What is needed
Give again, exactly as written, each line of the material below starting at the line that contains "right elbow: (306, 372)" and ending at the line that contains "nose: (295, 292)". Both ends count, and no other line does.

Data for this exercise
....
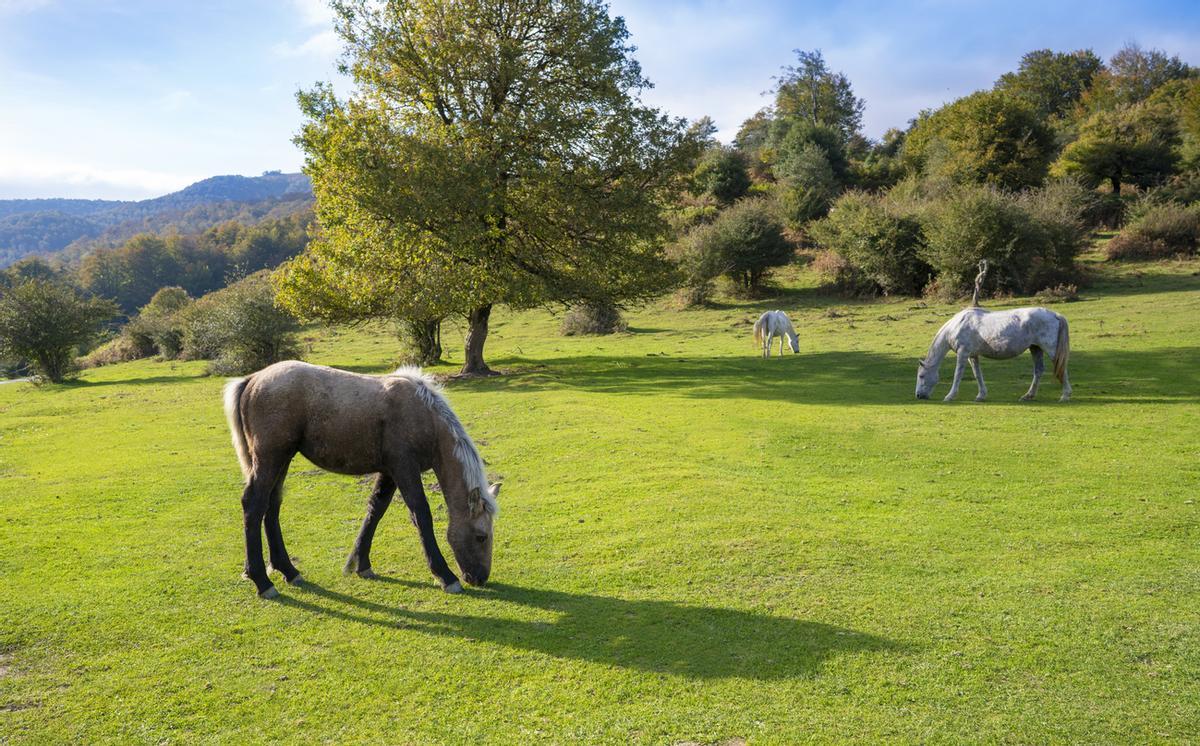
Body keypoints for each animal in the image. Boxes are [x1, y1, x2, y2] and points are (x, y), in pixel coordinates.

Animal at [223, 361, 500, 599]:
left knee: (271, 506)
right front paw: (445, 576)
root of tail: (253, 379)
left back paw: (287, 570)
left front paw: (360, 563)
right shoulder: (404, 468)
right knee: (253, 505)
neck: (424, 415)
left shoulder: (389, 472)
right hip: (270, 458)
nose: (480, 578)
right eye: (481, 536)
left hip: (282, 460)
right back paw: (261, 581)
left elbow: (375, 510)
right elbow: (421, 514)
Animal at [915, 306, 1072, 402]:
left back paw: (1065, 396)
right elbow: (977, 375)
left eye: (921, 376)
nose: (918, 395)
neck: (957, 325)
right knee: (1038, 371)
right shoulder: (972, 356)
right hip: (1035, 348)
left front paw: (950, 396)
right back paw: (1028, 396)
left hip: (1050, 350)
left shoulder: (963, 353)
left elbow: (957, 375)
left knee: (1061, 369)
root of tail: (1055, 315)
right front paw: (981, 395)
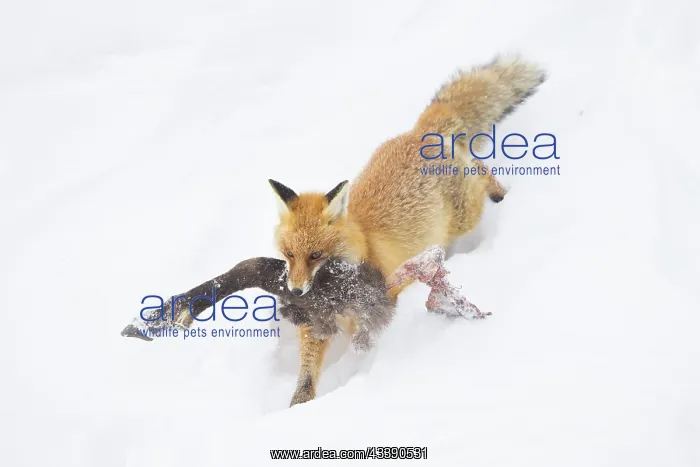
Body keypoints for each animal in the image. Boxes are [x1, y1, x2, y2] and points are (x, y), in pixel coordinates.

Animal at [269, 56, 547, 406]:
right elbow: (306, 372)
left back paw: (500, 193)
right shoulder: (315, 323)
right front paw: (299, 404)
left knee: (479, 169)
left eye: (316, 254)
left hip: (466, 215)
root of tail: (420, 133)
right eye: (289, 254)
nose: (295, 292)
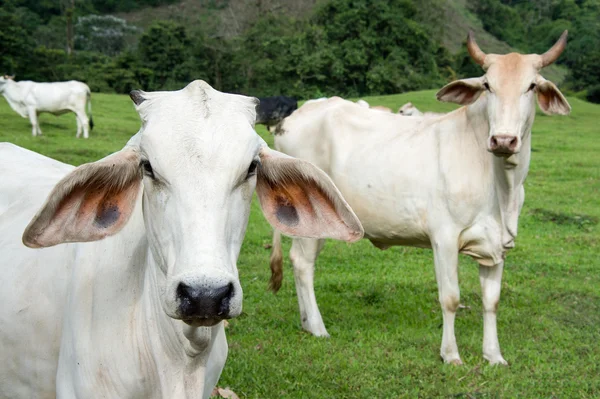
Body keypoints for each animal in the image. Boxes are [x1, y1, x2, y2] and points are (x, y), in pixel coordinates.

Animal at [268, 32, 572, 368]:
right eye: (487, 85)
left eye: (531, 86)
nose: (503, 140)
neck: (502, 186)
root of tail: (291, 119)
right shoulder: (445, 237)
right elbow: (450, 298)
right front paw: (451, 355)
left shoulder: (497, 244)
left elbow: (491, 301)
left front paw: (494, 355)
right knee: (303, 264)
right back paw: (319, 327)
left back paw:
....
The completed task
right elbow: (306, 372)
left back paw: (500, 193)
right shoulder: (315, 323)
right front paw: (299, 404)
left knee: (479, 169)
left eye: (316, 254)
left hip: (466, 215)
root of tail: (420, 133)
right eye: (289, 254)
nose: (295, 292)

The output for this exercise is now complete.